_DATA UNDER STUDY_:
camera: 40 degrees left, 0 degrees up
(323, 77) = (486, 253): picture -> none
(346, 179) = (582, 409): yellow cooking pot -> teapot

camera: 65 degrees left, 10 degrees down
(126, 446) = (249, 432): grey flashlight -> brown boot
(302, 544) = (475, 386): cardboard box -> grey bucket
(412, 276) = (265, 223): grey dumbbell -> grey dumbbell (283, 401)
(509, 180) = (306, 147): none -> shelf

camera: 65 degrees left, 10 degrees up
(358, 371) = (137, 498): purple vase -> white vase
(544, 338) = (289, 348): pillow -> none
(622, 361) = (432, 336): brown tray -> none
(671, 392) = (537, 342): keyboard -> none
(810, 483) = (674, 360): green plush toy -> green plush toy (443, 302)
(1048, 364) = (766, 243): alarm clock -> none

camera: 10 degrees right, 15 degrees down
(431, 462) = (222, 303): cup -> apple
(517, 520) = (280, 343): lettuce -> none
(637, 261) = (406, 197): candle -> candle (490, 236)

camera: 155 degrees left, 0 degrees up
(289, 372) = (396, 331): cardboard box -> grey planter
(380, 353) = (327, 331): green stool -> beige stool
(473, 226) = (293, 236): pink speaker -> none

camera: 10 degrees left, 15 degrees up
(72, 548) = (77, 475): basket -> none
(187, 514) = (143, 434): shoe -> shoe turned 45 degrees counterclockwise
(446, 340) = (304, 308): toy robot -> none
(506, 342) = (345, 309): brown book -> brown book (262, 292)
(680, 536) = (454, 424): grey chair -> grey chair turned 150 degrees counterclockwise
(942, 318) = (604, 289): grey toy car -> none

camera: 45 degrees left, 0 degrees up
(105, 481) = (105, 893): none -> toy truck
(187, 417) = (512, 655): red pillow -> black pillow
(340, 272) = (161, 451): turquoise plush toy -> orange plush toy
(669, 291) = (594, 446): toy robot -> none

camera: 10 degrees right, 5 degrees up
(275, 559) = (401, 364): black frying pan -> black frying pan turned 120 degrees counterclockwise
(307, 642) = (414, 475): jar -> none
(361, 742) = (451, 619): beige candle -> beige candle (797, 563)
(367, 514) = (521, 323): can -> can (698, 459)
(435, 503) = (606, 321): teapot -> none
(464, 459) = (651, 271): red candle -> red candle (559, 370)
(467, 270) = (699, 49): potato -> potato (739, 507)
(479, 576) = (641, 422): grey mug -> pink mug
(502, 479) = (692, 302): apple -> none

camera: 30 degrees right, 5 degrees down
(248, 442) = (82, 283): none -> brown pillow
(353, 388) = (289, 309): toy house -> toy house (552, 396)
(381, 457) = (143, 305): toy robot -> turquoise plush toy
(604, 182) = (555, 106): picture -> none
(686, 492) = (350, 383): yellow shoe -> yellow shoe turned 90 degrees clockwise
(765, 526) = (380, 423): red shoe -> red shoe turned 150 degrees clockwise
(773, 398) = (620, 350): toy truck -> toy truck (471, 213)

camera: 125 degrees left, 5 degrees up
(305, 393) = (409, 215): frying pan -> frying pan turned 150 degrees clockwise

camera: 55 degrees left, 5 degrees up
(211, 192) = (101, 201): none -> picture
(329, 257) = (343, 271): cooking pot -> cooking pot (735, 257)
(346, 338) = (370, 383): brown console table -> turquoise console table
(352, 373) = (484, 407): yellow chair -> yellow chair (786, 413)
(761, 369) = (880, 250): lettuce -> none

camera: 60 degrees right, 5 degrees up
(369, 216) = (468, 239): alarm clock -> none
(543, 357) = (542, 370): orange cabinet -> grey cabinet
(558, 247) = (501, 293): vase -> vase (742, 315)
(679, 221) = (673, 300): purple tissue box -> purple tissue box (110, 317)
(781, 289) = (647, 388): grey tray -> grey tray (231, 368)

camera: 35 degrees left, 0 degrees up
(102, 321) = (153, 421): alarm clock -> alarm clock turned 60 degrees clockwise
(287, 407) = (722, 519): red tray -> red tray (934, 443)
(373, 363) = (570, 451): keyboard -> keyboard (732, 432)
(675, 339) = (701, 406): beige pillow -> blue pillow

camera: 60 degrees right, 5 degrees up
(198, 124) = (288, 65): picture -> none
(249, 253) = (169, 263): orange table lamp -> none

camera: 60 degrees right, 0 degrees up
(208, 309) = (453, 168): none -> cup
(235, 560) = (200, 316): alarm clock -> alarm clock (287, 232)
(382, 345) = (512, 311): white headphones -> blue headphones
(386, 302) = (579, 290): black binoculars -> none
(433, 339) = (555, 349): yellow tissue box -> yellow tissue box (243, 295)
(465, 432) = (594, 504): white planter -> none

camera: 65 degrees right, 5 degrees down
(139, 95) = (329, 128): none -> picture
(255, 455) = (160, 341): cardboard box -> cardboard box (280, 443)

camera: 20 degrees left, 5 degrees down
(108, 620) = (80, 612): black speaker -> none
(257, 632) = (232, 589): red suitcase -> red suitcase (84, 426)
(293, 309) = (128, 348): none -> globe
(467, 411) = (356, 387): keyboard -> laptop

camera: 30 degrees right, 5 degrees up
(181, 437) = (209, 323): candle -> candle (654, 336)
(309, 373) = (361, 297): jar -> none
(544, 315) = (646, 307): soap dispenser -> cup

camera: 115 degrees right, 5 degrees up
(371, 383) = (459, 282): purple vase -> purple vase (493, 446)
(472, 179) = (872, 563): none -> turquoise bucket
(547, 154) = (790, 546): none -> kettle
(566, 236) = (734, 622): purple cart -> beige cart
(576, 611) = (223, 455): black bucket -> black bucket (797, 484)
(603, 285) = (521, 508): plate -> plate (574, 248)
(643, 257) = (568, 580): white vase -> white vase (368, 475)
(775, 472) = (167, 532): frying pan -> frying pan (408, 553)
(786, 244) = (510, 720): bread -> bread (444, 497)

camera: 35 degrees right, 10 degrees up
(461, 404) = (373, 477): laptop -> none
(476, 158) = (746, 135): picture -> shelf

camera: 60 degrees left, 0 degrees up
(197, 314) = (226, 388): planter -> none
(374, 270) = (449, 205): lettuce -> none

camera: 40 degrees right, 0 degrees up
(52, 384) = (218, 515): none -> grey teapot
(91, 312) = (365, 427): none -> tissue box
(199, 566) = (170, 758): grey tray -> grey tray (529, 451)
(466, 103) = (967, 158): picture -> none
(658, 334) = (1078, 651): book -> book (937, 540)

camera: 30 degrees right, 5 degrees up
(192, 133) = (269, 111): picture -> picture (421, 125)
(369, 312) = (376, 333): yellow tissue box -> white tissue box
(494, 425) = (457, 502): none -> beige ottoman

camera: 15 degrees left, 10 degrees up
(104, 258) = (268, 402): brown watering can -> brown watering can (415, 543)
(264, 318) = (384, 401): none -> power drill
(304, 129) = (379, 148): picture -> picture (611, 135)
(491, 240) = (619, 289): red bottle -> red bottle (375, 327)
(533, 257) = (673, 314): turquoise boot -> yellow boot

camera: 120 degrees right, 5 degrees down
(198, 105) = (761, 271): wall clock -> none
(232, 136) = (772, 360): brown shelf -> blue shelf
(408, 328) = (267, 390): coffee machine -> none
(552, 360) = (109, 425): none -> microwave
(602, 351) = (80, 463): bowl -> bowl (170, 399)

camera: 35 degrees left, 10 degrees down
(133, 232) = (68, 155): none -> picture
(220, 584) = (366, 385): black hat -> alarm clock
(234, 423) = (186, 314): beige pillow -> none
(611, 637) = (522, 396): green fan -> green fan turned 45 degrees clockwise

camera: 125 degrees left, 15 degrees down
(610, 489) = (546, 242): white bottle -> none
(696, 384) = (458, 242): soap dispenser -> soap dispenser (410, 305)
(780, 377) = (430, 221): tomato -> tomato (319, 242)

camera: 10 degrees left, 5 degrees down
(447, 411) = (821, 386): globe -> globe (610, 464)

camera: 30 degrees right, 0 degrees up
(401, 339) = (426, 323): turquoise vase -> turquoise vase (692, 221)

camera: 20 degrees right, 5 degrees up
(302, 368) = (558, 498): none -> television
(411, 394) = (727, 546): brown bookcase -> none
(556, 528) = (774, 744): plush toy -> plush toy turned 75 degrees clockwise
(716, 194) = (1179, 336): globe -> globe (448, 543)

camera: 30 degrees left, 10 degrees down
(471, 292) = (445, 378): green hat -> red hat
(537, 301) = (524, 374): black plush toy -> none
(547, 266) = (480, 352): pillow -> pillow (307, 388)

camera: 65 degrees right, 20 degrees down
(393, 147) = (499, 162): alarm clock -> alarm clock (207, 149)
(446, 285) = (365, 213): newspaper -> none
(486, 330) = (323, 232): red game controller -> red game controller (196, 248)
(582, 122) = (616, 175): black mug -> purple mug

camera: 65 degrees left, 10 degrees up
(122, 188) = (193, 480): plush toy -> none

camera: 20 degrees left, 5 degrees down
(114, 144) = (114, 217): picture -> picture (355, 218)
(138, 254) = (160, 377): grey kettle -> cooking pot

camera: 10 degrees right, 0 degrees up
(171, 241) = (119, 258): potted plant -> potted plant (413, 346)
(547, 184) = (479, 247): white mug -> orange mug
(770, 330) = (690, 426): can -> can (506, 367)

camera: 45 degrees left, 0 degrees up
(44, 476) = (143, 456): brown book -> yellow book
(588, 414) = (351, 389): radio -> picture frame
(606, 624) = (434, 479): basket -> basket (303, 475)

_ACTIVITY_: The expected answer is one number: the count of lines in the listing that include the string "bottle".

_RESPONSE TO THIS EXERCISE_: 2